Faits locaux vérifiés
La confiance repose sur des sources visibles, des inconnues assumées et une séparation nette entre information éditoriale et décision commerciale.
Notre rôle auprès du lecteur ivoirien
Nous transformons des documents officiels et des pages de fournisseurs en parcours de vérification. Le lecteur peut comprendre la différence entre un registre, une autorité de contrôle, une page produit et une information sur les recours. Nous ajoutons des méthodes de budget, de comparaison et d’archivage qui doivent être adaptées au cas réel. Nous ne connaissons ni la totalité de vos revenus ni les critères internes d’un établissement. Une page Credizen doit donc vous aider à poser une meilleure question, jamais à croire que la décision est déjà prise.
Indépendance et absence de classement payé
Les documents de ce lot n’autorisent aucun placement rémunéré, aucune note et aucun classement commercial. Une institution apparaît seulement lorsque la référence retenue permet de soutenir l’affirmation correspondante. Une page plus complète ne vaut pas recommandation. Si des liens commerciaux sont ajoutés un jour, leur présence devra être déclarée et séparée du raisonnement éditorial. L’ordre d’une liste ne doit pas laisser croire à une préférence. Le lecteur conserve la responsabilité de comparer les offres écrites, de vérifier le canal et d’évaluer son budget.
Comment nous choisissons les références
Nous recherchons d’abord le propriétaire du fait. La BCEAO soutient les éléments qu’elle publie sur le registre et le franc CFA. La Commission Bancaire décrit son propre rôle. L’OQSF-CI expose ses missions et son organisation. Une page d’établissement soutient seulement ce qu’elle affiche sur son offre. Chaque référence est datée et accompagnée d’une limite. Si le prix, la durée, l’éligibilité ou la disponibilité n’y figurent pas, nous ne les complétons pas. Cette retenue peut produire des tableaux moins remplis, mais elle protège le lecteur d’une précision inventée.

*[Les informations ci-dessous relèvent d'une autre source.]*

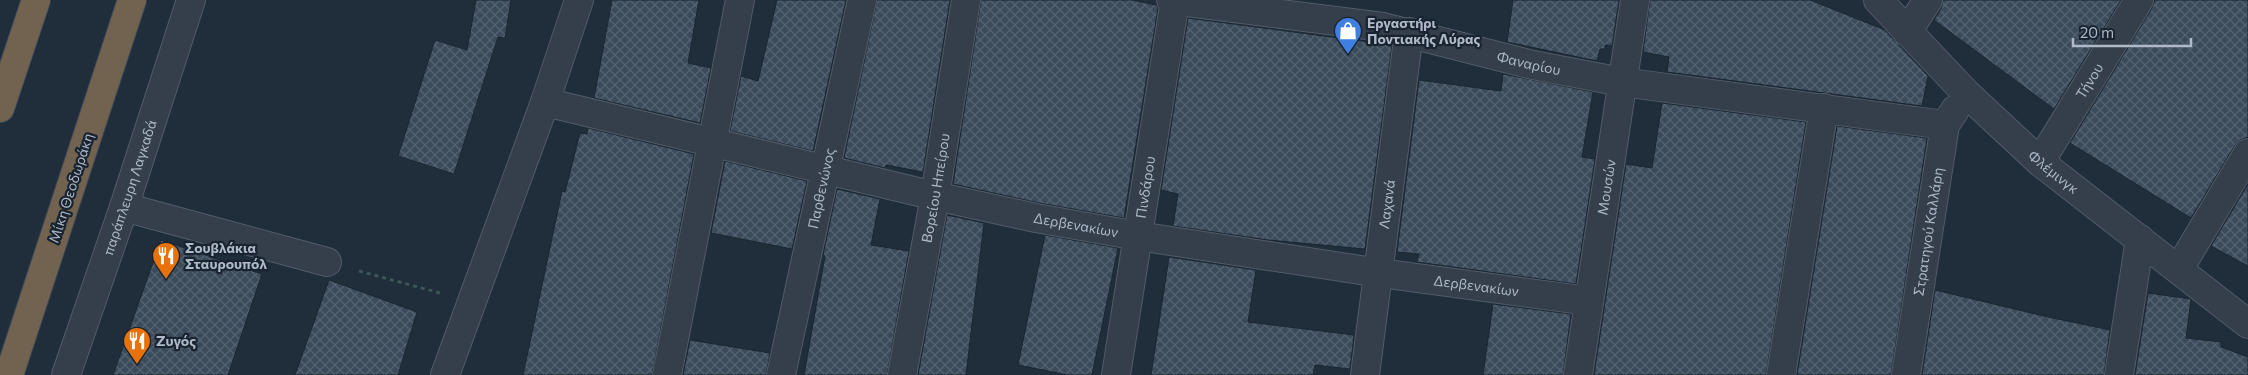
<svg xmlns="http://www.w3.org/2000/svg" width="2248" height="375" viewBox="0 0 2248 375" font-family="Commissioner,sans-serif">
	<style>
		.building { fill: url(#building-cross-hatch); stroke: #1b2632 }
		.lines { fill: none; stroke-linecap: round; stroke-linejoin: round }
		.minor-casing { stroke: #525c69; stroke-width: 30 }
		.highway-casing { stroke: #3f4956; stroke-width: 30 }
		.path { stroke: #3d5657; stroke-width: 3; stroke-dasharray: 4 4; stroke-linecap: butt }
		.minor { stroke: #343f4b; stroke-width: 28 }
		.highway { stroke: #726350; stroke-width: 28 }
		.labels { text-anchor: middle; stroke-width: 4.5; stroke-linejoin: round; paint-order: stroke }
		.poi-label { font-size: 14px; font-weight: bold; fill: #afb9c8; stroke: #192430; text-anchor: start }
		.street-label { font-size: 14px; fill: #afb9c8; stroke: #192430 }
	</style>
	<defs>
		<pattern id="building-cross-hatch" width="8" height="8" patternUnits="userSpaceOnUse" patternTransform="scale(1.25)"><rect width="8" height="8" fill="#3b4b5b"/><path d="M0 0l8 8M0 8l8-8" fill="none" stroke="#556371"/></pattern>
	</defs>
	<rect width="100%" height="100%" fill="#202d3b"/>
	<g class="building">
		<path d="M 476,0 L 511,0 L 505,38 L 498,37 L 454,174 L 398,156 L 435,40 L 467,50 Z"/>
		<path d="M 612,0 L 699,0 L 688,63 L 711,68 L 700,123 L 594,98 Z"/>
		<path d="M 777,0 L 846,0 L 813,151 L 730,131 L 741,76 L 758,81 Z"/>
		<path d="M 877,0 L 950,0 L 923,172 L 886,165 L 885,168 L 844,158 Z"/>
		<path d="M 981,0 L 1132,0 L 1156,5 L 1158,8 L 1124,218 L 1039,203 L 953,184 Z"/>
		<path d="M 1513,0 L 1619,0 L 1612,46 L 1605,45 L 1605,49 L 1600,49 L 1597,61 L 1507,42 Z"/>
		<path d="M 1650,0 L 1810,0 L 1885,30 L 1928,76 L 1922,106 L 1667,72 L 1669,57 L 1643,52 Z"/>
		<path d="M 1943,0 L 2121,0 L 2054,109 L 1934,20 L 1941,9 Z"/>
		<path d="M 2155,0 L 2248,0 L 2248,137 L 2240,140 L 2235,145 L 2191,218 L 2070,143 L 2152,8 Z"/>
		<path d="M 1188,18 L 1392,45 L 1365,249 L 1268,240 L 1173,226 L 1178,194 L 1161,190 Z"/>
		<path d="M 1503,74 L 1593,92 L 1582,157 L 1595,159 L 1576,284 L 1417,262 L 1419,254 L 1397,252 L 1419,80 L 1501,91 Z"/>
		<path d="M 1662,103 L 1806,122 L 1766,375 L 1594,375 L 1626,164 L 1652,168 Z"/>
		<path d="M 1837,126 L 1927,138 L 1891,375 L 1797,375 Z"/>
		<path d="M 588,128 L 694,154 L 652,375 L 523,375 L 562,191 L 565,192 L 580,133 L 587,134 Z"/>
		<path d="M 725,161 L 807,181 L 792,249 L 711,233 Z"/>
		<path d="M 2248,184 L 2248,266 L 2211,246 Z"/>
		<path d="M 837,189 L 880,199 L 871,245 L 909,251 L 887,375 L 804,375 L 825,256 L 823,255 Z"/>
		<path d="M 947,215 L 984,223 L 966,375 L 918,375 Z"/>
		<path d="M 1045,235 L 1118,248 L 1092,375 L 1068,375 L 1018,365 Z"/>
		<path d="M 161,240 L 262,274 L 228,375 L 113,375 Z"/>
		<path d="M 1169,257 L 1256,270 L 1248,322 L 1354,335 L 1350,369 L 1315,365 L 1313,375 L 1151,375 Z"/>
		<path d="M 329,280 L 417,312 L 398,375 L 295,375 Z"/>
		<path d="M 1935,290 L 2048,317 L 2110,330 L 2104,375 L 1922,375 Z"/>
		<path d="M 2148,293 L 2191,299 L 2186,338 L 2221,342 L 2221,347 L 2248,357 L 2248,375 L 2135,375 Z"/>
		<path d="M 1493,304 L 1571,314 L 1563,375 L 1483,375 Z"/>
		<path d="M 690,340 L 770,353 L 766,375 L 683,375 Z"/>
	</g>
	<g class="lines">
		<defs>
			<g id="minor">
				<path id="s1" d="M 1171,0 L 1383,27 L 1533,65 L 1622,82 L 1945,125"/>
				<path id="s2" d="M 1878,0 L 1967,94 L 2040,162 L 2248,324"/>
				<path d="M 1907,32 L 1928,0"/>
				<path id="s3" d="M 545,102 L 935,196 L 1036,218 L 1138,236 L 1380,273 L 1589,301"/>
				<path id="s4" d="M 2040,162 L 2139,0"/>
				<path d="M 124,207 L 327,262"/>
				<path d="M 2179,269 L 2248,153"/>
				<path id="s5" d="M 66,375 L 124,207 L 191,0"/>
				<path d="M 445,375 L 545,102 L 579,0"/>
				<path d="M 667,375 L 740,0"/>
				<path id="s6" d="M 781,375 L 862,0"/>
				<path id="s7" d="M 902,375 L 935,196 L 966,0"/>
				<path id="s8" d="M 1116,375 L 1175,0"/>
				<path id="s9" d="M 1365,375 L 1409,32"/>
				<path id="s10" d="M 1578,375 L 1635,0"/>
				<path d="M 1781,375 L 1824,108"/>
				<path id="s11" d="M 1906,375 L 1945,125 L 1955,110"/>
				<path d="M 2119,375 L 2140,239"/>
			</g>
			<g id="highway">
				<path d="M 0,108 L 36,0"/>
				<path d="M 9,375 L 132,0"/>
			</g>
		</defs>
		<use href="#minor" class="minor-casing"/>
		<use href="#highway" class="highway-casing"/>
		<path class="path" d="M 359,271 L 440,293"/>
		<use href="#minor" class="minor"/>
		<use href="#highway" class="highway"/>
	</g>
	<defs>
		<symbol id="shop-pin" viewBox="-11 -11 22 30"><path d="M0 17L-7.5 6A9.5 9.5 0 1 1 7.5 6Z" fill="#3f7fe0" stroke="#192430"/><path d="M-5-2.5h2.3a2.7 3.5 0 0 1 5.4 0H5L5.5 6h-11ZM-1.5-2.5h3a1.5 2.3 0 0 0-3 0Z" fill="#fff"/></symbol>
		<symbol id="restaurant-pin" viewBox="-11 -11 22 30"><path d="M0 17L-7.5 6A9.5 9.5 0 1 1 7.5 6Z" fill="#e8710a" stroke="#192430"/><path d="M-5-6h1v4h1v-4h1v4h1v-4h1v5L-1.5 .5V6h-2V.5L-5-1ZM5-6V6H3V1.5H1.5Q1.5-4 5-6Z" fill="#fff"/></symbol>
	</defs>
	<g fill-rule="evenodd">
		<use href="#shop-pin" x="1332" y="15" width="32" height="43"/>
		<use href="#restaurant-pin" x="150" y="240" width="32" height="43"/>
		<use href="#restaurant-pin" x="121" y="325" width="32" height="43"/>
	</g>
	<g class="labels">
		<g class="poi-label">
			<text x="1367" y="28">Εργαστήρι<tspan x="1367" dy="16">Ποντιακής Λύρας</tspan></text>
			<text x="185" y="253">Σουβλάκια<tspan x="185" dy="16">Σταυρουπόλ</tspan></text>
			<text x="156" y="346">Ζυγός</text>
		</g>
		<g class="street-label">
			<text dy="5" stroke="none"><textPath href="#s1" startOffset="364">Φαναρίου</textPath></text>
			<text dy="5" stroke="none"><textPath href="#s4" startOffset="95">Τήνου</textPath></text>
			<text dy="5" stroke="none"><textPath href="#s2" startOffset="246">Φλέμινγκ</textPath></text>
			<text dy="5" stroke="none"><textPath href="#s10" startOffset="190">Μουσών</textPath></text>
			<text transform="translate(71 188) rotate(-72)" y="5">Μίκη Θεοδωράκη</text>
			<text dy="5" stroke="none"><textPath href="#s5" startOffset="198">παράπλευρη Λαγκαδά</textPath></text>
			<text dy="5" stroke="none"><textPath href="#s6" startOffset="191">Παρθενώνος</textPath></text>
			<text dy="5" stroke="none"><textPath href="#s7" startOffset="190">Βορείου Ηπείρου</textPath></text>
			<text dy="5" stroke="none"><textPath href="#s8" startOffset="190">Πινδάρου</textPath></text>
			<text dy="5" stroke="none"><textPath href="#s9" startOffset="172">Λαχανά</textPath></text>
			<text dy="5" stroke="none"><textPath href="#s3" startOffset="545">Δερβενακίων</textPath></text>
			<text dy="5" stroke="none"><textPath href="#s11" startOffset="145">Στρατηγού Καλλάρη</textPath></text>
			<text dy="5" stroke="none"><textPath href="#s3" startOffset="950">Δερβενακίων</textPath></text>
		</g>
	</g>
	<path d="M2073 38v8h118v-8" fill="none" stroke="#afb9c8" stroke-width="2.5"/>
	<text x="2080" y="38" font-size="15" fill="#afb9c8" stroke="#192430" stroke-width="4" paint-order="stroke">20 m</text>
</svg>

Corrections et droit à une page à jour
Un lecteur, un établissement ou une institution peut signaler une erreur en indiquant l’adresse de la page, la phrase concernée et une référence actuelle. Nous vérifions la portée et la date avant de modifier. Si la preuve n’est plus disponible, l’affirmation peut être retirée. Une correction ne nécessite généralement pas l’envoi d’un dossier personnel. Nous conservons une trace de la raison éditoriale afin d’éviter qu’une valeur ancienne réapparaisse. L’objectif n’est pas de défendre la version publiée, mais de restaurer un lien clair entre le texte et la preuve.
Ce que Credizen ne peut pas garantir
Nous ne garantissons pas l’exhaustivité du marché, la disponibilité d’un produit, le prix qui sera proposé, la présence d’une agence, l’issue d’une demande ou le résultat d’un recours. Un registre daté ne devient pas une confirmation permanente. Une page générale ne devient pas une offre individuelle. Une méthode budgétaire ne devient pas un seuil universel. Lorsque ces limites affectent votre décision, contactez l’acteur compétent par un canal officiel et demandez une réponse écrite. Une information éditoriale reste un point de départ pour vérifier, non un substitut au contrat.
La responsabilité partagée autour du contrat
Credizen est responsable de la clarté de sa méthode, de l’attribution des références et du traitement des corrections. L’établissement est responsable des informations et documents qu’il communique dans son cadre applicable. Le lecteur est responsable de fournir des faits exacts, de protéger ses données et de décider selon son budget. Ces rôles ne doivent pas être confondus. Avant tout engagement, relisez la version finale du contrat, rapprochez-la de l’offre étudiée et faites clarifier toute clause incomprise. La confiance vient de cette séparation, pas d’une promesse générale de sécurité.
Lire notre registre de décision éditoriale
Chaque mise à jour importante doit pouvoir être reconstruite sans demander au lecteur de nous croire sur parole. Nous conservons le fait examiné, la référence officielle utilisée, sa date, la limite retenue et la décision éditoriale : publier, nuancer, différer ou retirer. Le registre BCEAO reste attaché à sa date; la présentation de la Commission Bancaire soutient seulement le rôle qu’elle décrit; les missions de l’OQSF-CI ne deviennent ni une décision individuelle ni une garantie de recours. Lorsqu’un fournisseur modifie une page, nous ne transférons pas automatiquement l’ancienne affirmation vers la nouvelle version. Nous vérifions le produit, le pays, le domaine et la portée. Une correction publique doit indiquer ce qui change, tandis qu’une information non démontrée reste absente. Ce registre donne au lecteur un test simple : retrouver la source, comprendre la limite et contester précisément la phrase si elle ne correspond plus au document.